→ **Exercise instructions**
Reproduce each record in the listing below exactly as written.

Data provided section start

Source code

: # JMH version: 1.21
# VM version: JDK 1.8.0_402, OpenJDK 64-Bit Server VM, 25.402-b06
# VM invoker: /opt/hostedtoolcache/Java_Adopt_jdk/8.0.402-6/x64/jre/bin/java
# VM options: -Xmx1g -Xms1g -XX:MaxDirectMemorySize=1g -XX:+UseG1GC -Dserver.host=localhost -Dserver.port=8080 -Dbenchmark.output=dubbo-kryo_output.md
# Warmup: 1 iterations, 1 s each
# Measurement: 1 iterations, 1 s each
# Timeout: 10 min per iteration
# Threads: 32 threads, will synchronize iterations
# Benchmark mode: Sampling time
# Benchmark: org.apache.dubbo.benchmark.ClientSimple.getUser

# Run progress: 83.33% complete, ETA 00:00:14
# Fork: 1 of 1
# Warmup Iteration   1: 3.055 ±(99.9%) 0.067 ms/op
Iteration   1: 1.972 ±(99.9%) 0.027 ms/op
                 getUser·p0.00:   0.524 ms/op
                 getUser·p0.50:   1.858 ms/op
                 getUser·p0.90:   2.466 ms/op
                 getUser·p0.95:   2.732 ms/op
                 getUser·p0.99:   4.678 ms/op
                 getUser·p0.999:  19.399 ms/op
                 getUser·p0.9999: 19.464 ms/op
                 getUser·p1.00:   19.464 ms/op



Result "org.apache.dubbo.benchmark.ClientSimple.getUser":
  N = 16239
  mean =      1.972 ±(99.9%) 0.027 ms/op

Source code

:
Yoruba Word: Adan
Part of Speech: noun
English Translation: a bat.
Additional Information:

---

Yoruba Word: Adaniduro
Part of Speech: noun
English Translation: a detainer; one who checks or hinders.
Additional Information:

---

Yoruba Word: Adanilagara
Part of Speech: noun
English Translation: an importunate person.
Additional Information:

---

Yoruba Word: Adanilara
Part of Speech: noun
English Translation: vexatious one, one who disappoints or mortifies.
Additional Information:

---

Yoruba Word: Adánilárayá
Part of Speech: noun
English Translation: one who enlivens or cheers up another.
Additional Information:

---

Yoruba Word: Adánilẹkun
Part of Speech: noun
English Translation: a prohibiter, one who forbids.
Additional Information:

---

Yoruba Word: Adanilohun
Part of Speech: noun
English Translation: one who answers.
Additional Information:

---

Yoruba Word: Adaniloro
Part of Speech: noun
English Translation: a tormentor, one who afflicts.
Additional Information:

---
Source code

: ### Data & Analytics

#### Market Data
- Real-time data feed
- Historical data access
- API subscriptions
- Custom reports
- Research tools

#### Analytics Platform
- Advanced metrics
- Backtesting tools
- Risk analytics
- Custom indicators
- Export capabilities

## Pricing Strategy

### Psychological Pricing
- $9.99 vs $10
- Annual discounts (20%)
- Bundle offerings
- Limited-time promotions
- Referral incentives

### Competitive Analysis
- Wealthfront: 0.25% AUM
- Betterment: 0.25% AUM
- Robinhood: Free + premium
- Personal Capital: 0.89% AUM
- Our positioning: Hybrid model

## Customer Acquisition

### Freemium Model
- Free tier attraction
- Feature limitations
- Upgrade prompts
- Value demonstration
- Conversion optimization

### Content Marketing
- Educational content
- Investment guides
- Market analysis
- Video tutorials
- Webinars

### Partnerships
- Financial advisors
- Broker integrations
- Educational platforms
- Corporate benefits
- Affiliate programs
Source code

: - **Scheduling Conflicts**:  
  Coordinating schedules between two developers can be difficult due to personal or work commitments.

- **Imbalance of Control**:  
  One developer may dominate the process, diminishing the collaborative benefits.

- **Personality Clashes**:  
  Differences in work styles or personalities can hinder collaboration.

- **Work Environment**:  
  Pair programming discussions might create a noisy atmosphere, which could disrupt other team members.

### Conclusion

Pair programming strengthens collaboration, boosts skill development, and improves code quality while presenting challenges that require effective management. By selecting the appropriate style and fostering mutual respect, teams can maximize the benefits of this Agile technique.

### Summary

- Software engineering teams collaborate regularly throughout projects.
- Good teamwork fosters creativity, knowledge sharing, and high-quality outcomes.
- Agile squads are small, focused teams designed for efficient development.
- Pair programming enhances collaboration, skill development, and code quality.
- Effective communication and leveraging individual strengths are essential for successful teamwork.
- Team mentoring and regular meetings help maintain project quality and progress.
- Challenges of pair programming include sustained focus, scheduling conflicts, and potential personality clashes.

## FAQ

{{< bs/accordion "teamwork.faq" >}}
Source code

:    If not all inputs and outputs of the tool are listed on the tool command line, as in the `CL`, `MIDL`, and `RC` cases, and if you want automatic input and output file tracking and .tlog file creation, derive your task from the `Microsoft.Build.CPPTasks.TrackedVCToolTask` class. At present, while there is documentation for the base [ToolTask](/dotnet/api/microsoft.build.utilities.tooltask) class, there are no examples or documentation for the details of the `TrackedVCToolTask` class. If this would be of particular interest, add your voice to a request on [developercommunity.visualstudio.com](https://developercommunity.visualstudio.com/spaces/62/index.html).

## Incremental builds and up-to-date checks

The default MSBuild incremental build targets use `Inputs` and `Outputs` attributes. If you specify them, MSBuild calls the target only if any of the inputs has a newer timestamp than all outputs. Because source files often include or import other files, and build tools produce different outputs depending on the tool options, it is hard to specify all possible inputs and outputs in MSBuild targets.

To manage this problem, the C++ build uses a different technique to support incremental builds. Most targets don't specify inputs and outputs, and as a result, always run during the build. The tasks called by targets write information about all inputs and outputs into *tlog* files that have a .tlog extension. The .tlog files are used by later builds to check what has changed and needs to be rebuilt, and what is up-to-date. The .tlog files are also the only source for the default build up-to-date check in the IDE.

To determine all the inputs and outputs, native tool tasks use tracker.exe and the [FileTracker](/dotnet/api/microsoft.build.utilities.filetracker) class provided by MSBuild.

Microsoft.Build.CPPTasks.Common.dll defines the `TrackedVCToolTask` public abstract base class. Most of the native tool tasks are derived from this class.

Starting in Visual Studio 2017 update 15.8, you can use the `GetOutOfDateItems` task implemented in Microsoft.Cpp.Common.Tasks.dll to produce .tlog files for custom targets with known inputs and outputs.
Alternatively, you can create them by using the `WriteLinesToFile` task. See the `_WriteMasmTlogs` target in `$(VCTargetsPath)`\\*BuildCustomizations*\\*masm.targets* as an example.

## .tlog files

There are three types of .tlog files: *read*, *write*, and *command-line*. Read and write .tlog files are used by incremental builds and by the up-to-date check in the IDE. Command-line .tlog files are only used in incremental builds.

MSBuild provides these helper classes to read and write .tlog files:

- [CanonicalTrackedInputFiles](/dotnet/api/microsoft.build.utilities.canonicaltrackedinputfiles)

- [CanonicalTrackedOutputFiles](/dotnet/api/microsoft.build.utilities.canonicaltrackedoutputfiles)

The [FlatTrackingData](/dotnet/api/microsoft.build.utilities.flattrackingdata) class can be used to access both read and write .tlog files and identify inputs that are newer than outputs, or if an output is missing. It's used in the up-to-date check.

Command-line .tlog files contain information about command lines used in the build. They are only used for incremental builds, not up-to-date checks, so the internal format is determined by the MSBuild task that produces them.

Data provided section end

→ **Reply to the task**
Source code

: # JMH version: 1.21
# VM version: JDK 1.8.0_402, OpenJDK 64-Bit Server VM, 25.402-b06
# VM invoker: /opt/hostedtoolcache/Java_Adopt_jdk/8.0.402-6/x64/jre/bin/java
# VM options: -Xmx1g -Xms1g -XX:MaxDirectMemorySize=1g -XX:+UseG1GC -Dserver.host=localhost -Dserver.port=8080 -Dbenchmark.output=dubbo-kryo_output.md
# Warmup: 1 iterations, 1 s each
# Measurement: 1 iterations, 1 s each
# Timeout: 10 min per iteration
# Threads: 32 threads, will synchronize iterations
# Benchmark mode: Sampling time
# Benchmark: org.apache.dubbo.benchmark.ClientSimple.getUser

# Run progress: 83.33% complete, ETA 00:00:14
# Fork: 1 of 1
# Warmup Iteration   1: 3.055 ±(99.9%) 0.067 ms/op
Iteration   1: 1.972 ±(99.9%) 0.027 ms/op
                 getUser·p0.00:   0.524 ms/op
                 getUser·p0.50:   1.858 ms/op
                 getUser·p0.90:   2.466 ms/op
                 getUser·p0.95:   2.732 ms/op
                 getUser·p0.99:   4.678 ms/op
                 getUser·p0.999:  19.399 ms/op
                 getUser·p0.9999: 19.464 ms/op
                 getUser·p1.00:   19.464 ms/op



Result "org.apache.dubbo.benchmark.ClientSimple.getUser":
  N = 16239
  mean =      1.972 ±(99.9%) 0.027 ms/op

Source code

:
Yoruba Word: Adan
Part of Speech: noun
English Translation: a bat.
Additional Information:

---

Yoruba Word: Adaniduro
Part of Speech: noun
English Translation: a detainer; one who checks or hinders.
Additional Information:

---

Yoruba Word: Adanilagara
Part of Speech: noun
English Translation: an importunate person.
Additional Information:

---

Yoruba Word: Adanilara
Part of Speech: noun
English Translation: vexatious one, one who disappoints or mortifies.
Additional Information:

---

Yoruba Word: Adánilárayá
Part of Speech: noun
English Translation: one who enlivens or cheers up another.
Additional Information:

---

Yoruba Word: Adánilẹkun
Part of Speech: noun
English Translation: a prohibiter, one who forbids.
Additional Information:

---

Yoruba Word: Adanilohun
Part of Speech: noun
English Translation: one who answers.
Additional Information:

---

Yoruba Word: Adaniloro
Part of Speech: noun
English Translation: a tormentor, one who afflicts.
Additional Information:

---
Source code

: ### Data & Analytics

#### Market Data
- Real-time data feed
- Historical data access
- API subscriptions
- Custom reports
- Research tools

#### Analytics Platform
- Advanced metrics
- Backtesting tools
- Risk analytics
- Custom indicators
- Export capabilities

## Pricing Strategy

### Psychological Pricing
- $9.99 vs $10
- Annual discounts (20%)
- Bundle offerings
- Limited-time promotions
- Referral incentives

### Competitive Analysis
- Wealthfront: 0.25% AUM
- Betterment: 0.25% AUM
- Robinhood: Free + premium
- Personal Capital: 0.89% AUM
- Our positioning: Hybrid model

## Customer Acquisition

### Freemium Model
- Free tier attraction
- Feature limitations
- Upgrade prompts
- Value demonstration
- Conversion optimization

### Content Marketing
- Educational content
- Investment guides
- Market analysis
- Video tutorials
- Webinars

### Partnerships
- Financial advisors
- Broker integrations
- Educational platforms
- Corporate benefits
- Affiliate programs
Source code

: - **Scheduling Conflicts**:  
  Coordinating schedules between two developers can be difficult due to personal or work commitments.

- **Imbalance of Control**:  
  One developer may dominate the process, diminishing the collaborative benefits.

- **Personality Clashes**:  
  Differences in work styles or personalities can hinder collaboration.

- **Work Environment**:  
  Pair programming discussions might create a noisy atmosphere, which could disrupt other team members.

### Conclusion

Pair programming strengthens collaboration, boosts skill development, and improves code quality while presenting challenges that require effective management. By selecting the appropriate style and fostering mutual respect, teams can maximize the benefits of this Agile technique.

### Summary

- Software engineering teams collaborate regularly throughout projects.
- Good teamwork fosters creativity, knowledge sharing, and high-quality outcomes.
- Agile squads are small, focused teams designed for efficient development.
- Pair programming enhances collaboration, skill development, and code quality.
- Effective communication and leveraging individual strengths are essential for successful teamwork.
- Team mentoring and regular meetings help maintain project quality and progress.
- Challenges of pair programming include sustained focus, scheduling conflicts, and potential personality clashes.

## FAQ

{{< bs/accordion "teamwork.faq" >}}
Source code

:    If not all inputs and outputs of the tool are listed on the tool command line, as in the `CL`, `MIDL`, and `RC` cases, and if you want automatic input and output file tracking and .tlog file creation, derive your task from the `Microsoft.Build.CPPTasks.TrackedVCToolTask` class. At present, while there is documentation for the base [ToolTask](/dotnet/api/microsoft.build.utilities.tooltask) class, there are no examples or documentation for the details of the `TrackedVCToolTask` class. If this would be of particular interest, add your voice to a request on [developercommunity.visualstudio.com](https://developercommunity.visualstudio.com/spaces/62/index.html).

## Incremental builds and up-to-date checks

The default MSBuild incremental build targets use `Inputs` and `Outputs` attributes. If you specify them, MSBuild calls the target only if any of the inputs has a newer timestamp than all outputs. Because source files often include or import other files, and build tools produce different outputs depending on the tool options, it is hard to specify all possible inputs and outputs in MSBuild targets.

To manage this problem, the C++ build uses a different technique to support incremental builds. Most targets don't specify inputs and outputs, and as a result, always run during the build. The tasks called by targets write information about all inputs and outputs into *tlog* files that have a .tlog extension. The .tlog files are used by later builds to check what has changed and needs to be rebuilt, and what is up-to-date. The .tlog files are also the only source for the default build up-to-date check in the IDE.

To determine all the inputs and outputs, native tool tasks use tracker.exe and the [FileTracker](/dotnet/api/microsoft.build.utilities.filetracker) class provided by MSBuild.

Microsoft.Build.CPPTasks.Common.dll defines the `TrackedVCToolTask` public abstract base class. Most of the native tool tasks are derived from this class.

Starting in Visual Studio 2017 update 15.8, you can use the `GetOutOfDateItems` task implemented in Microsoft.Cpp.Common.Tasks.dll to produce .tlog files for custom targets with known inputs and outputs.
Alternatively, you can create them by using the `WriteLinesToFile` task. See the `_WriteMasmTlogs` target in `$(VCTargetsPath)`\\*BuildCustomizations*\\*masm.targets* as an example.

## .tlog files

There are three types of .tlog files: *read*, *write*, and *command-line*. Read and write .tlog files are used by incremental builds and by the up-to-date check in the IDE. Command-line .tlog files are only used in incremental builds.

MSBuild provides these helper classes to read and write .tlog files:

- [CanonicalTrackedInputFiles](/dotnet/api/microsoft.build.utilities.canonicaltrackedinputfiles)

- [CanonicalTrackedOutputFiles](/dotnet/api/microsoft.build.utilities.canonicaltrackedoutputfiles)

The [FlatTrackingData](/dotnet/api/microsoft.build.utilities.flattrackingdata) class can be used to access both read and write .tlog files and identify inputs that are newer than outputs, or if an output is missing. It's used in the up-to-date check.

Command-line .tlog files contain information about command lines used in the build. They are only used for incremental builds, not up-to-date checks, so the internal format is determined by the MSBuild task that produces them.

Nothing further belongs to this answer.